In short: The game is all about blocking and interfering, and the coach’s job is to see where they can find little edges to improve their team’s ability to do these things and prevent their opponents from doing these things. You take past data, learn from it, and adjust your chart – this iterative process is essential to the success of a football team. Every percentage point, every fraction, every significant number: all of these things matter when 1) talent margins are tight in a competitive league and 2) a ball bouncing the wrong way at the wrong time causes someone (or multiple) to lose. profession. Every piece of data is critical to improving team success.
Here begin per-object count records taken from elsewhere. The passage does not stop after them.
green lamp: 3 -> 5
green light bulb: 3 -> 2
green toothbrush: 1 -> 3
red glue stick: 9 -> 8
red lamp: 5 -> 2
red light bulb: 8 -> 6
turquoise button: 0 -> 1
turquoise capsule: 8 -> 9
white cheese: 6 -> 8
Now, companies have given *virtual galleon software full of tracking data for players to comb through and find more ways to win.


* Well, if the program pays for it. You’ll notice that I haven’t touched much on paid data services like StatsBomb, Pro Football Focus (PFF), or Sports Info Solutions (SIS) when discussing which data sources to opt out of. These companies are an important part of the data ecosystem, especially in the enterprise (read: FBS) scale, but based on what I’ve read and seen, PFF and SIS mainly provide structured data (read: what you can get from studying the movie) and metrics that are created on top of it. StatsBomb seems to be the only one who has discovered the college-wide tracking data – more about them and their project (along with others) soon.